■ **Task details**
When you transcribe the entries below, begin at their first line and stop after the line containing "index tip: (352, 241)"; pictures stay out.

■ **Given information**
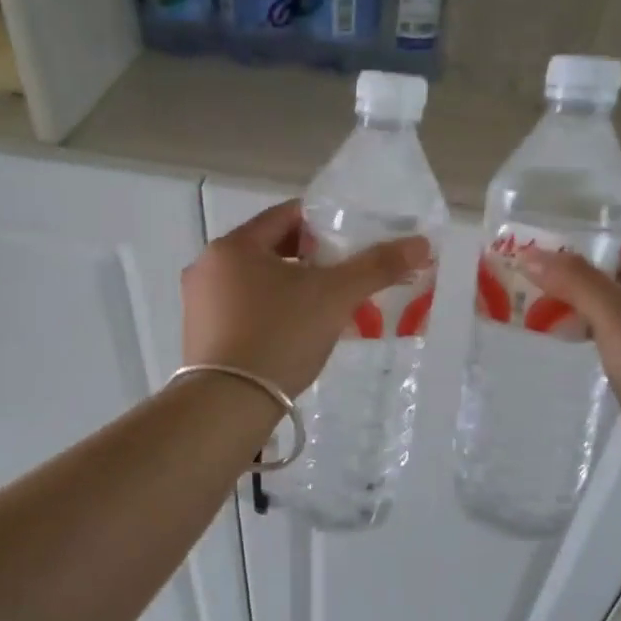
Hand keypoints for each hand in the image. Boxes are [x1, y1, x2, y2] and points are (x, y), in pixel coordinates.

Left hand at [181, 200, 431, 396]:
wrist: (228, 404)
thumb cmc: (280, 335)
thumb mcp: (334, 296)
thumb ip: (377, 266)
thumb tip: (421, 242)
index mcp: (233, 245)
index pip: (286, 216)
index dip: (324, 224)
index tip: (352, 241)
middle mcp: (208, 266)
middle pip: (270, 250)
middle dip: (310, 261)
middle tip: (344, 277)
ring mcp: (199, 304)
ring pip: (256, 282)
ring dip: (291, 288)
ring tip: (325, 308)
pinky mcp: (199, 336)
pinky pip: (243, 310)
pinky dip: (271, 312)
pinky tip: (295, 334)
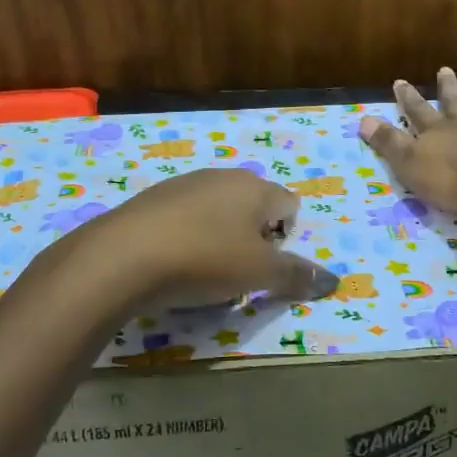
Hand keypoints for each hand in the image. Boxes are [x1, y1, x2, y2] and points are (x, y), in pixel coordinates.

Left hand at [78, 169, 338, 309]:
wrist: (124, 255)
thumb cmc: (204, 259)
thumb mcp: (258, 274)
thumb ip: (296, 275)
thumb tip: (332, 280)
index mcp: (255, 187)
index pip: (289, 203)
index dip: (286, 236)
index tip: (266, 265)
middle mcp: (223, 176)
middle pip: (254, 205)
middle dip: (253, 238)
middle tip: (238, 271)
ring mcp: (185, 184)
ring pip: (218, 210)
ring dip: (221, 238)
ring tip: (204, 272)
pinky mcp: (153, 199)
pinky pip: (186, 217)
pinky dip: (189, 238)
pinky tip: (173, 263)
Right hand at [358, 68, 456, 213]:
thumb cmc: (453, 180)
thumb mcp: (410, 165)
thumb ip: (389, 143)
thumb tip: (363, 119)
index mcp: (438, 133)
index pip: (418, 111)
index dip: (408, 98)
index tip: (400, 81)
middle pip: (455, 104)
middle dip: (448, 88)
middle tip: (445, 69)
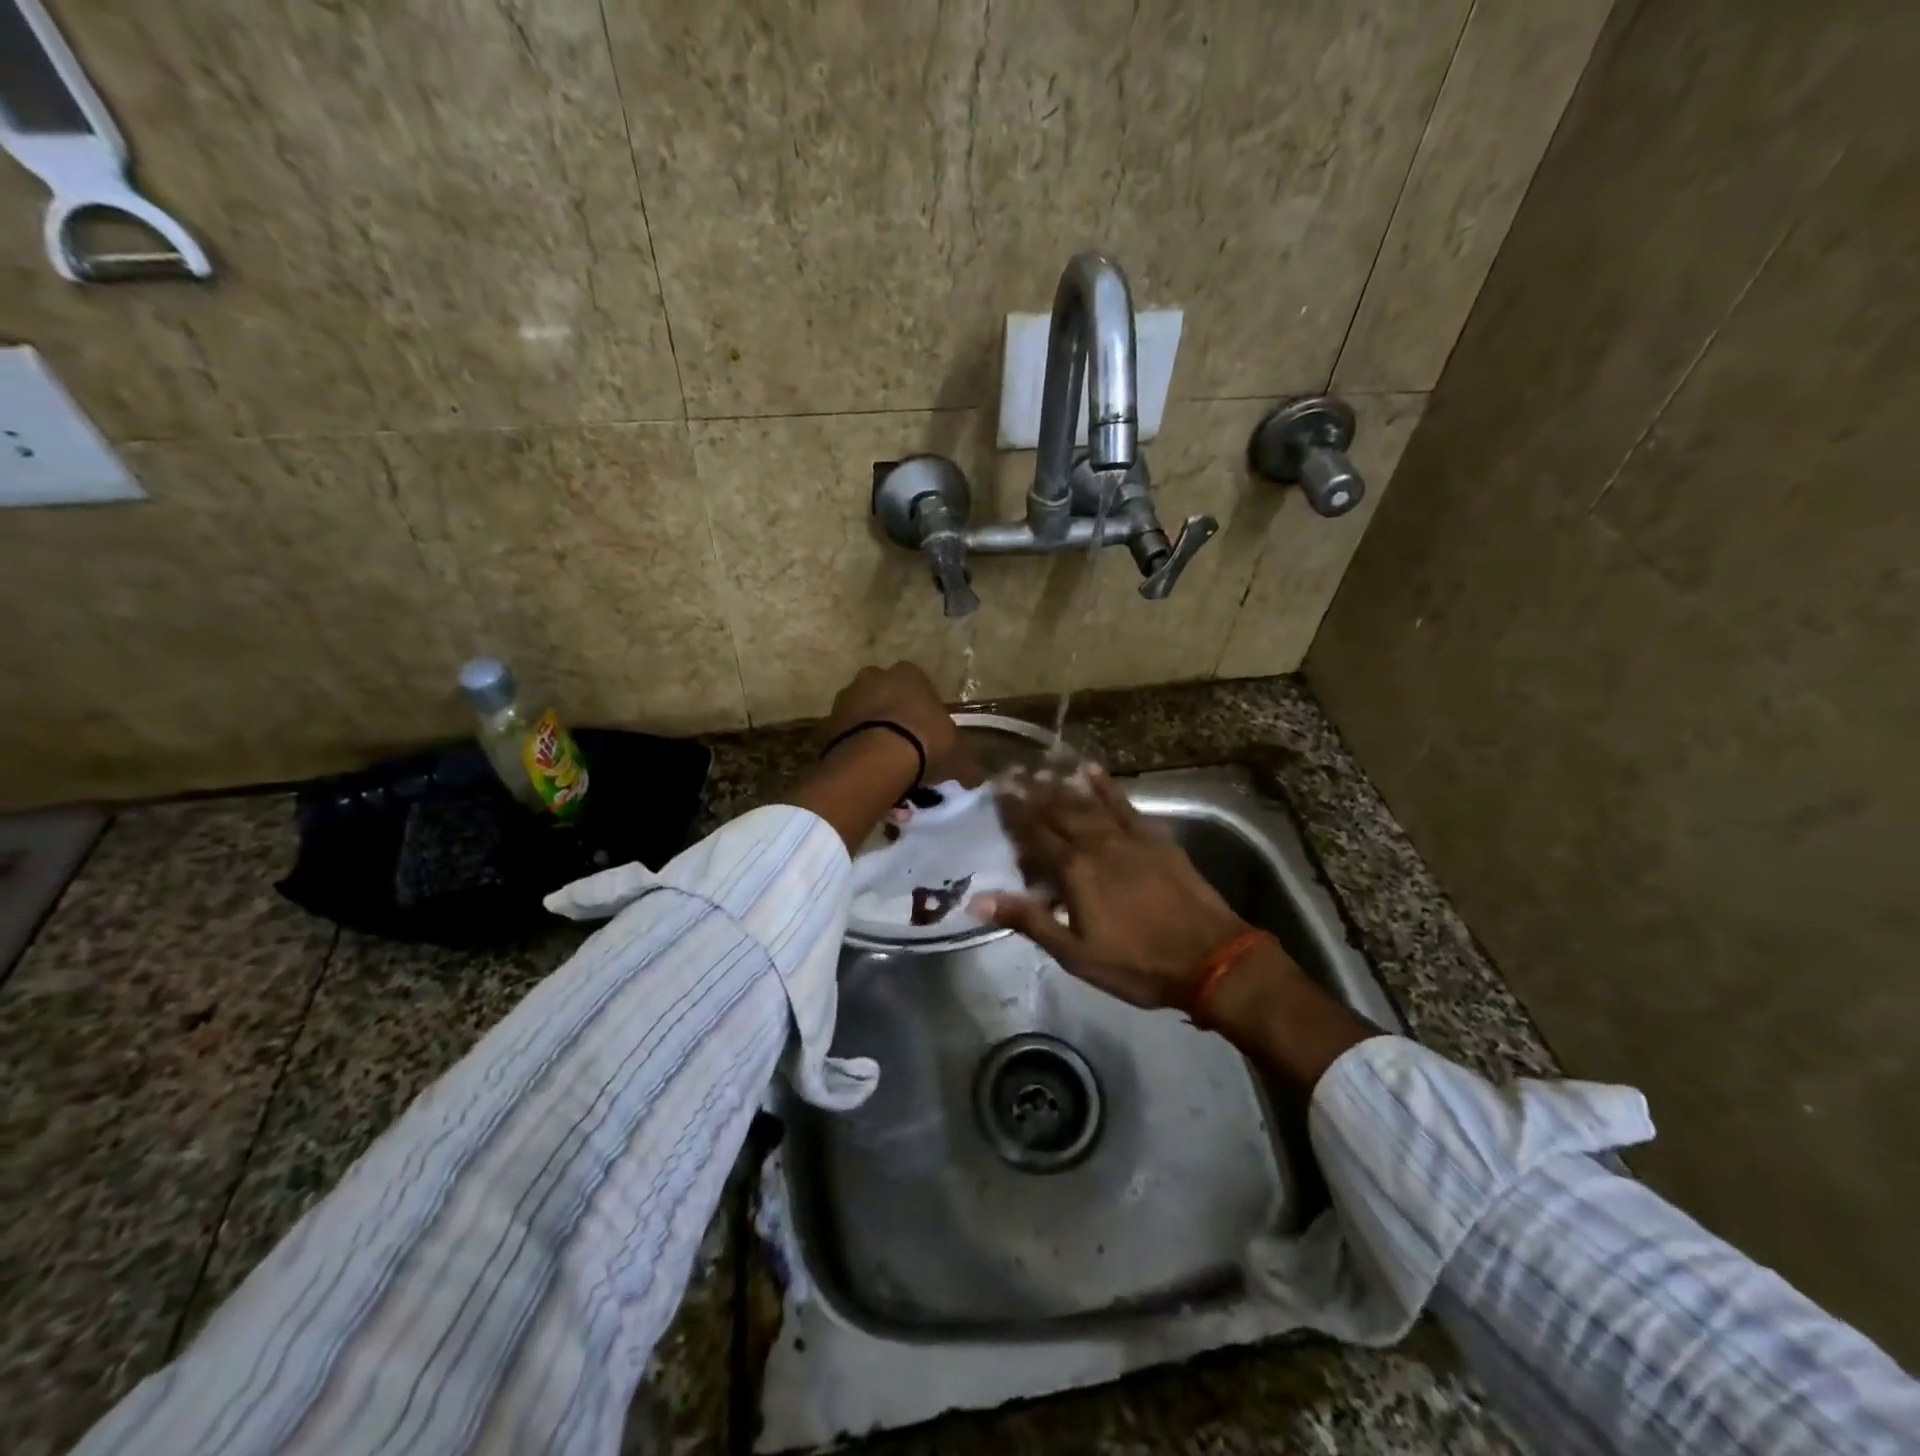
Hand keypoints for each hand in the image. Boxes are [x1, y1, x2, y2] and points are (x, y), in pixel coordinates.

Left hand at [819, 661, 970, 784]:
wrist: (875, 760)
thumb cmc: (924, 743)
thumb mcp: (957, 756)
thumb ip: (966, 765)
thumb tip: (975, 778)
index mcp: (908, 673)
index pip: (919, 685)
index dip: (924, 710)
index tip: (929, 735)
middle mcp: (873, 677)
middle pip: (886, 696)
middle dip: (894, 718)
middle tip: (906, 750)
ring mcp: (845, 698)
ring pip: (863, 716)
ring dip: (872, 735)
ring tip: (884, 769)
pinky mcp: (826, 724)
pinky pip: (845, 737)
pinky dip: (854, 751)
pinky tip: (866, 775)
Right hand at [971, 767, 1248, 1009]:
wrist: (1210, 957)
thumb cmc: (1137, 963)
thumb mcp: (1075, 953)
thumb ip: (1028, 920)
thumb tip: (977, 900)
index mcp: (1075, 871)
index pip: (1035, 834)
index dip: (1014, 812)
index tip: (996, 790)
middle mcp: (1097, 844)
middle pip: (1059, 811)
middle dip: (1033, 791)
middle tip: (1013, 771)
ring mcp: (1129, 837)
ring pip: (1088, 803)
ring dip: (1063, 784)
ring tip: (1042, 768)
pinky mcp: (1155, 838)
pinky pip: (1125, 804)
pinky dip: (1107, 786)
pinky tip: (1092, 770)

■ **Your solution**
Hand keypoints for each hand in the image. Boxes are [x1, y1, x2, y2] and points are (x, y), in pixel coordinates.

Left hand at [181, 200, 431, 396]:
wrist: (228, 404)
thumb cmc: (280, 335)
thumb mcp: (334, 296)
thumb ip: (377, 266)
thumb tip: (421, 242)
index mcp: (233, 245)
index pip: (286, 216)
index dip: (324, 224)
index tip: (352, 241)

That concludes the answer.